Hamburg. Weil es einen Corona-Fall gab, mussten Fiona und 27 Mitschüler in Isolation. Nicht nur ihre Mutter, auch Senator fordert Freitestung.

Hätte sich Familie Meyer aus Wellingsbüttel streng an die Quarantänemaßnahmen gehalten, hätte ihre elfjährige Tochter nicht mit der Familie an einem Tisch essen dürfen. Fiona wäre zwei Wochen innerhalb der Familie isoliert gewesen, alle hätten Masken tragen und eineinhalb Meter Abstand zu dem Mädchen halten müssen. Franziska Meyer hat ihre Tochter aber am Familientisch mitessen lassen.

Weil eine Mitschülerin positiv auf Corona getestet worden war, musste Fiona zwei Wochen in Quarantäne zu Hause bleiben. „Diese Regelung, ohne die Möglichkeit, dass die Kinder sich freitesten lassen wie Reiserückkehrer auch, ist Willkür“, sagt Franziska Meyer. Sie hält die Quarantäneregelungen an Hamburgs Schulen für unverhältnismäßig. Und damit hat sie sogar Hamburgs Schulsenator auf ihrer Seite.

Hamburger Schulklasse in Quarantäne: Unverhältnismäßig?

Bislang hat Familie Meyer Glück gehabt, niemand musste seit Beginn der Pandemie in Quarantäne. Bis vor etwas mehr als zwei Wochen. Da hat es die Meyers und ihre drei Kinder (8, 11 und 13) doch erwischt. In der sechsten Klasse ihrer Tochter Fiona an einem Gymnasium in Bramfeld war ein Kind positiv getestet worden. Die Klassenfahrt fiel aus, 14 Tage musste Fiona als Kontaktperson in Quarantäne, drei weitere Mitschüler waren nach und nach positiv getestet worden. Das Gesundheitsamt Wandsbek ordnete das Geschehen als Ausbruch ein und alle 28 Kinder der Klasse wurden in Quarantäne geschickt, „ohne die Möglichkeit, sich freizutesten“, kritisiert Franziska Meyer.

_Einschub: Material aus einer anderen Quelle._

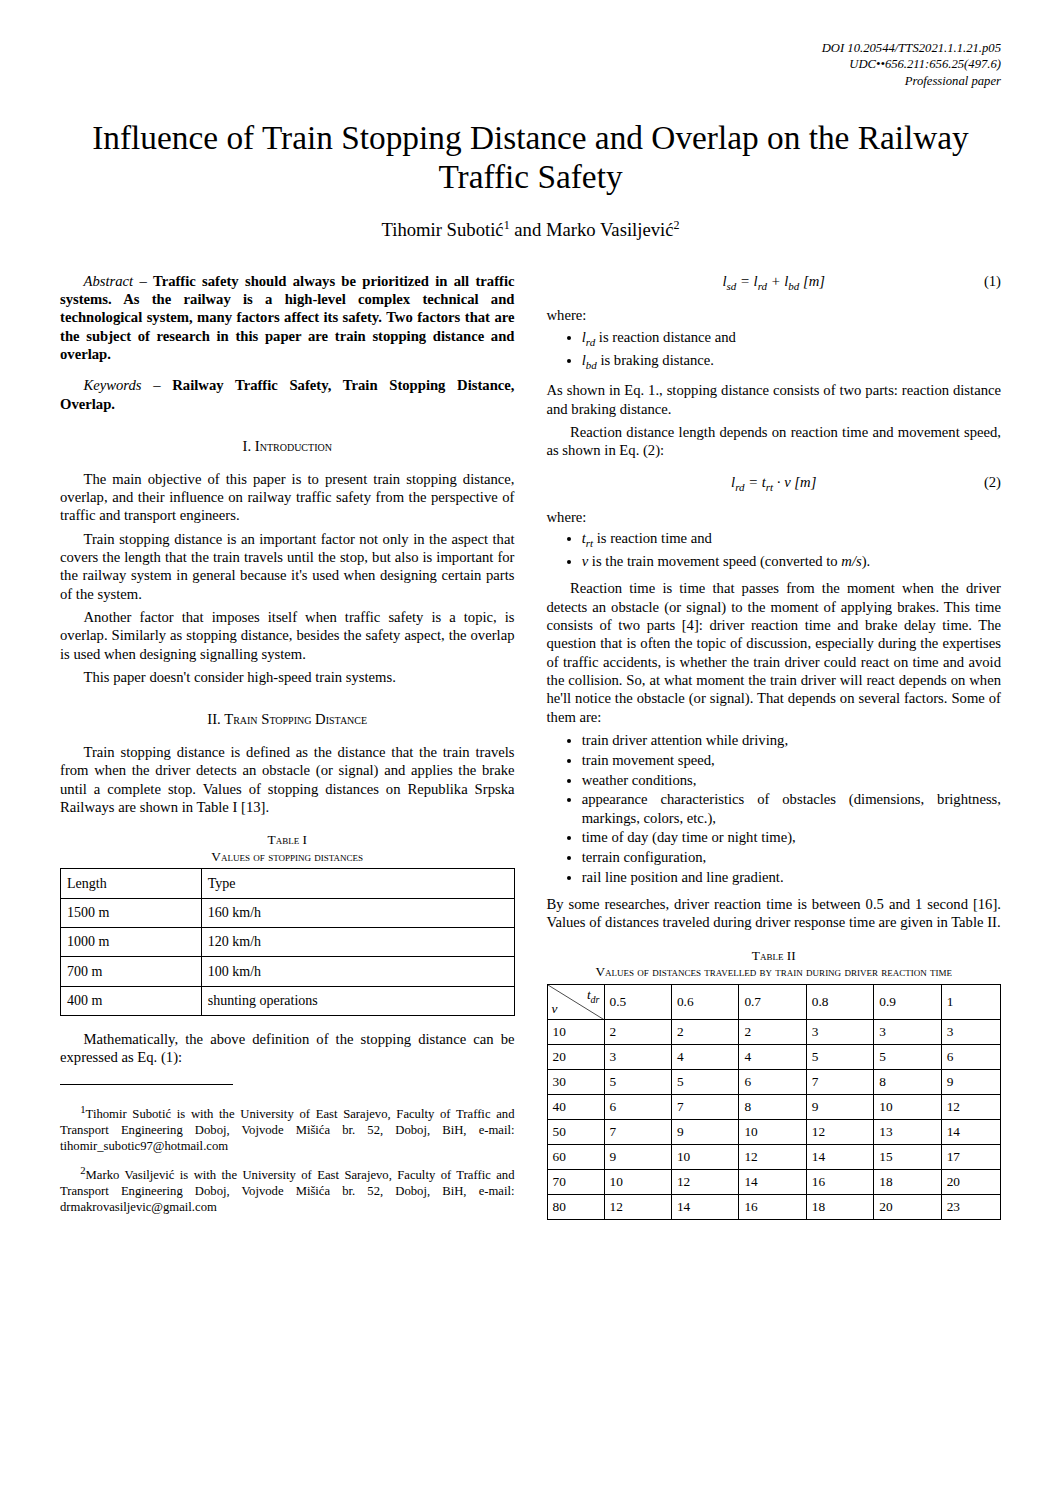DOI 10.20544/TTS2021.1.1.21.p05
UDC••656.211:656.25(497.6)
Professional paper
Influence of Train Stopping Distance and Overlap on the Railway Traffic Safety
Tihomir Subotić1 and Marko Vasiljević2
Abstract – Traffic safety should always be prioritized in all traffic systems. As the railway is a high-level complex technical and technological system, many factors affect its safety. Two factors that are the subject of research in this paper are train stopping distance and overlap.
Keywords – Railway Traffic Safety, Train Stopping Distance, Overlap.
I. Introduction
The main objective of this paper is to present train stopping distance, overlap, and their influence on railway traffic safety from the perspective of traffic and transport engineers.
Train stopping distance is an important factor not only in the aspect that covers the length that the train travels until the stop, but also is important for the railway system in general because it's used when designing certain parts of the system.
Another factor that imposes itself when traffic safety is a topic, is overlap. Similarly as stopping distance, besides the safety aspect, the overlap is used when designing signalling system.
This paper doesn't consider high-speed train systems.
II. Train Stopping Distance
Train stopping distance is defined as the distance that the train travels from when the driver detects an obstacle (or signal) and applies the brake until a complete stop. Values of stopping distances on Republika Srpska Railways are shown in Table I [13].
Table IValues of stopping distances
| Length | Type |
| 1500 m | 160 km/h |
| 1000 m | 120 km/h |
| 700 m | 100 km/h |
| 400 m | shunting operations |
Mathematically, the above definition of the stopping distance can be expressed as Eq. (1):
1Tihomir Subotić is with the University of East Sarajevo, Faculty of Traffic and Transport Engineering Doboj, Vojvode Mišića br. 52, Doboj, BiH, e-mail: tihomir_subotic97@hotmail.com
2Marko Vasiljević is with the University of East Sarajevo, Faculty of Traffic and Transport Engineering Doboj, Vojvode Mišića br. 52, Doboj, BiH, e-mail: drmakrovasiljevic@gmail.com
lsd = lrd + lbd [m](1)
where:
lrd is reaction distance and
lbd is braking distance.
As shown in Eq. 1., stopping distance consists of two parts: reaction distance and braking distance.
Reaction distance length depends on reaction time and movement speed, as shown in Eq. (2):
lrd = trt · v [m](2)
where:
trt is reaction time and
v is the train movement speed (converted to m/s).
Reaction time is time that passes from the moment when the driver detects an obstacle (or signal) to the moment of applying brakes. This time consists of two parts [4]: driver reaction time and brake delay time. The question that is often the topic of discussion, especially during the expertises of traffic accidents, is whether the train driver could react on time and avoid the collision. So, at what moment the train driver will react depends on when he'll notice the obstacle (or signal). That depends on several factors. Some of them are:
train driver attention while driving,
train movement speed,
weather conditions,
appearance characteristics of obstacles (dimensions, brightness, markings, colors, etc.),
time of day (day time or night time),
terrain configuration,
rail line position and line gradient.
By some researches, driver reaction time is between 0.5 and 1 second [16]. Values of distances traveled during driver response time are given in Table II.
Table IIValues of distances travelled by train during driver reaction time
| t dr v | 0.5 | 0.6 | 0.7 | 0.8 | 0.9 | 1 |
| 10 | 2 | 2 | 2 | 3 | 3 | 3 |
| 20 | 3 | 4 | 4 | 5 | 5 | 6 |
| 30 | 5 | 5 | 6 | 7 | 8 | 9 |
| 40 | 6 | 7 | 8 | 9 | 10 | 12 |
| 50 | 7 | 9 | 10 | 12 | 13 | 14 |
| 60 | 9 | 10 | 12 | 14 | 15 | 17 |
| 70 | 10 | 12 | 14 | 16 | 18 | 20 |
| 80 | 12 | 14 | 16 | 18 | 20 | 23 |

 „Reiserückkehrer dürfen sich nach fünf Tagen freitesten, Schülerinnen und Schüler nicht? Ist das verhältnismäßig?“ Nach fünf Tagen kam in Fionas Klasse kein weiterer Fall dazu. „Eine 14-tägige Quarantäne ist nicht angemessen. Was tut man den Kindern an, was den Familien – gerade all jene, die seit Beginn der Pandemie am allermeisten zurückgesteckt haben?“, fragt sie. Die Meyers haben es noch verhältnismäßig gut, sie leben in einem Haus mit Garten. Andere Betroffene können gar nicht hinaus, leben vielleicht in einer engen Wohnung. Die Maßnahmen seien nicht mehr nachvollziehbar, findet Frau Meyer. „Wir müssen mit dieser Krankheit leben lernen. Die Bevormundungen und Über-Regulierungen müssen ein Ende haben.“

Franziska Meyer, deren Tochter Fiona 14 Tage in Quarantäne war. Meyer kritisiert die Quarantäneregelung an Hamburgs Schulen.
Franziska Meyer, deren Tochter Fiona 14 Tage in Quarantäne war. Meyer kritisiert die Quarantäneregelung an Hamburgs Schulen. © Michael Rauhe / FUNKE Foto Services | Michael Rauhe

Was Franziska Meyer nicht versteht: An einem Gymnasium vier Kilometer weiter habe es wenige Tage zuvor einen ähnlichen Fall gegeben, zuständig in dem Fall das Gesundheitsamt Nord. Dort gab es keine Quarantäneverordnung, stattdessen eine Reihentestung der Schüler. „Es ist ungerecht, dass Behörden einer Stadt so unterschiedlich agieren können“, so Franziska Meyer.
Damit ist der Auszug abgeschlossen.